## [Problem requirements]
Pick out all lines of the entries that include the word "round" and copy them.

## [Record excerpts]

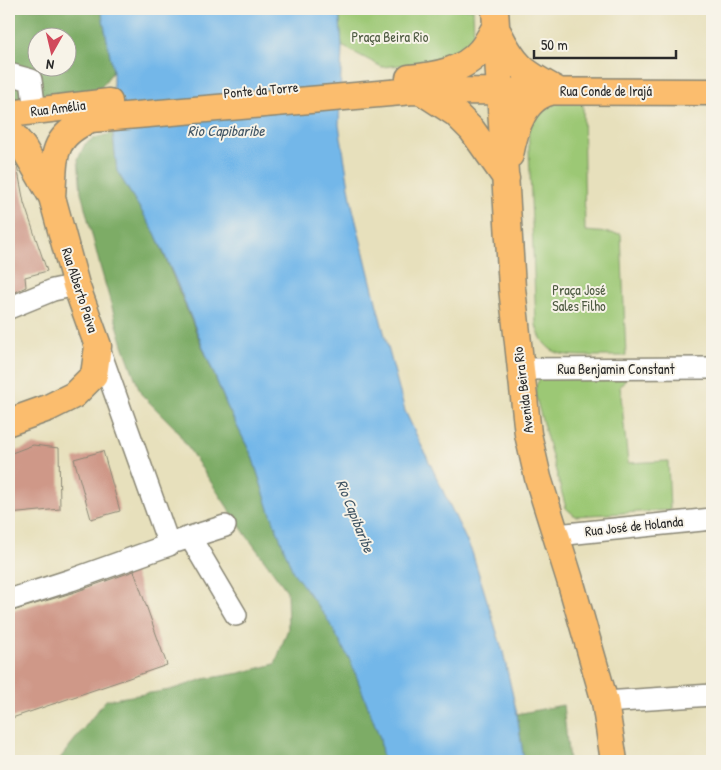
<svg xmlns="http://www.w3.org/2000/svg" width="721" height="770" font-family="'Patrick Hand',sans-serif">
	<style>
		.green { fill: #9cc875; stroke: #647a50 }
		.forest { fill: #7dac66; stroke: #546c48; fill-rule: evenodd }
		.water { fill: #73b7e9; stroke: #4f718a }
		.building { fill: #cf9888 }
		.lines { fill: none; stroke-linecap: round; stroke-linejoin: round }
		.minor-casing { stroke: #898674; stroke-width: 24 }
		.major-casing { stroke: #898674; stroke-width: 29 }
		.minor { stroke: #fff; stroke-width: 21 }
		.major { stroke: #fbbd6e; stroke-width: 26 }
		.labels { text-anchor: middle; stroke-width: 4; stroke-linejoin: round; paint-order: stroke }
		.park-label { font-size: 14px; fill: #4d5a41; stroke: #f7f3e8 }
		.street-label { font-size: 14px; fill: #2b2b2b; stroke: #f7f3e8 }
		.water-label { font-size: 15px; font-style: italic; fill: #415564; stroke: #f7f3e8 }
	</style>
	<rect width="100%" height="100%" fill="#f7f3e8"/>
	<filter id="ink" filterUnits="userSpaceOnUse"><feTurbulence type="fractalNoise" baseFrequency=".02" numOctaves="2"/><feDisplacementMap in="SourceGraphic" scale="10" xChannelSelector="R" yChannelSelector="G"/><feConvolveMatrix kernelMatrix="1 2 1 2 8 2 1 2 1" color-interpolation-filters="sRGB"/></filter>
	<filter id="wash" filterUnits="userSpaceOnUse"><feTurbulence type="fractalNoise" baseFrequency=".0096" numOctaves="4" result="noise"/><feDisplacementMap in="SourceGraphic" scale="20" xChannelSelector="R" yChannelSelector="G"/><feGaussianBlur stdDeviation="1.12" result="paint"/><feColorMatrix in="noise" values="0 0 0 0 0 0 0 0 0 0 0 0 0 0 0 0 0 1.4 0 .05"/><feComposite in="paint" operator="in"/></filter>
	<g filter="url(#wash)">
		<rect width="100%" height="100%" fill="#e7e0bc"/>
		<!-- green -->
		<path class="green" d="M339 9H473L474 38 472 44 443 61 382 67 342 46Z
			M540 101H583L585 231 621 234 626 356C613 356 600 356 587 356 560 356 544 354 536 325L528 123Z
			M631 372 620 386 628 463 668 461 670 510 575 516 566 508 535 394 536 385 541 377Z"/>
		<!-- forest -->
		<path class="forest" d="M9 9H101L113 71 100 89 9 102ZM38 38H68V68H38Z
			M113 133 117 171 155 233 227 406 252 456 269 509 351 662 380 738 383 761H58L106 700 170 690 204 679 240 673 275 664 288 629 287 591 246 535 175 428 141 394 123 345 100 266 81 192 78 159 85 144 95 138Z
			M563 705 569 761H524L517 714Z"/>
		<!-- water -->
		<path class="water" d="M101 9H339L342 46 339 125 352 205 377 306 405 411 472 552 503 652 517 714 524 761H383L380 738 351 662 326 617 293 572 269 509 252 456 227 406 177 283 155 233 117 171 113 133V71Z"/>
		<g id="blocks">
			<!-- building -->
			<path class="building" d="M9 164H15L17 166 24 203 47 271 25 277 26 287 9 295Z
				M33 445 59 448 60 509 9 514V454Z
				M103 451 120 511 91 519 74 459Z
				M134 571 167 665 9 719V612L75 592Z"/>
		</g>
	</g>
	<g filter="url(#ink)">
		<use href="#blocks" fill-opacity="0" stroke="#898674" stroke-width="1"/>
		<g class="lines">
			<defs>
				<path id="minor" d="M9 74 31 80 35 112
					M9 308 53 290 76 285
					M520 369 712 368
					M557 535 712 519
					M190 537 236 615
					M178 541 225 526
					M9 600 71 580 169 545 98 346
					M605 702 712 695"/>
				<path id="major" d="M495 9 512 288 528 434 538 478 570 580 605 702 614 761
					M498 32C515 66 523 72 557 90
					M409 78C434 76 464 71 481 50 487 43 491 34 496 26
					M421 91 455 113 472 130 506 178
					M9 114 109 102
					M9 134 15 137 23 147 52 197 76 285 98 346 94 375 74 395 48 408 9 422
					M510 155C515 129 524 94 556 91
					M52 197C55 157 49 138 91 119L413 91 712 92"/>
			</defs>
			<!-- minor casing -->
			<use href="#minor" class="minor-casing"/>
			<!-- major casing -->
			<use href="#major" class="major-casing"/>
			<!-- minor -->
			<use href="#minor" class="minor"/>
			<!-- major -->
			<use href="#major" class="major"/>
		</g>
	</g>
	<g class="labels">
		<!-- park labels -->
		<g class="park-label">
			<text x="390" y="42">Praça Beira Rio</text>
			<text x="579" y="295">Praça José<tspan x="579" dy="16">Sales Filho</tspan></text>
		</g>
		<!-- street labels -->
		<g class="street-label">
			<text transform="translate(261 90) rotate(-5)" y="5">Ponte da Torre</text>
			<text x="606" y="96">Rua Conde de Irajá</text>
			<text transform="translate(58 108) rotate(-7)" y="5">Rua Amélia</text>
			<text transform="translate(80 290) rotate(72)" y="5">Rua Alberto Paiva</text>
			<text x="616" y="374">Rua Benjamin Constant</text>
			<text transform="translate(523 390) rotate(-97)" y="5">Avenida Beira Rio</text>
			<text transform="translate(634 526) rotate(-6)" y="5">Rua José de Holanda</text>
		</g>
		<!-- water labels -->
		<g class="water-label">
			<text x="226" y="136">Rio Capibaribe</text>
			<text transform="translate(355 516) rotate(68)" y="5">Rio Capibaribe</text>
		</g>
	</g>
	<!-- margin -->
	<rect width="721" height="770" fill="none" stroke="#f7f3e8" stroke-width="30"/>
	<!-- north arrow -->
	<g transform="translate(52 52) rotate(188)"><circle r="24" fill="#f7f3e8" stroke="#a5a39c"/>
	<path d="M0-4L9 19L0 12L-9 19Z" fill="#d1495b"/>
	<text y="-8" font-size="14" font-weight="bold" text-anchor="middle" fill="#2b2b2b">N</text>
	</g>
	<!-- scale -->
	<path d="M534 50v8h142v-8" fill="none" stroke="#2b2b2b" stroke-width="2.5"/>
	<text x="541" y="50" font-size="15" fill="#2b2b2b" stroke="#f7f3e8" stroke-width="4" paint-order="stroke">50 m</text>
</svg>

## [Exercise response]
		.lines { fill: none; stroke-linecap: round; stroke-linejoin: round }
		.labels { text-anchor: middle; stroke-width: 4; stroke-linejoin: round; paint-order: stroke }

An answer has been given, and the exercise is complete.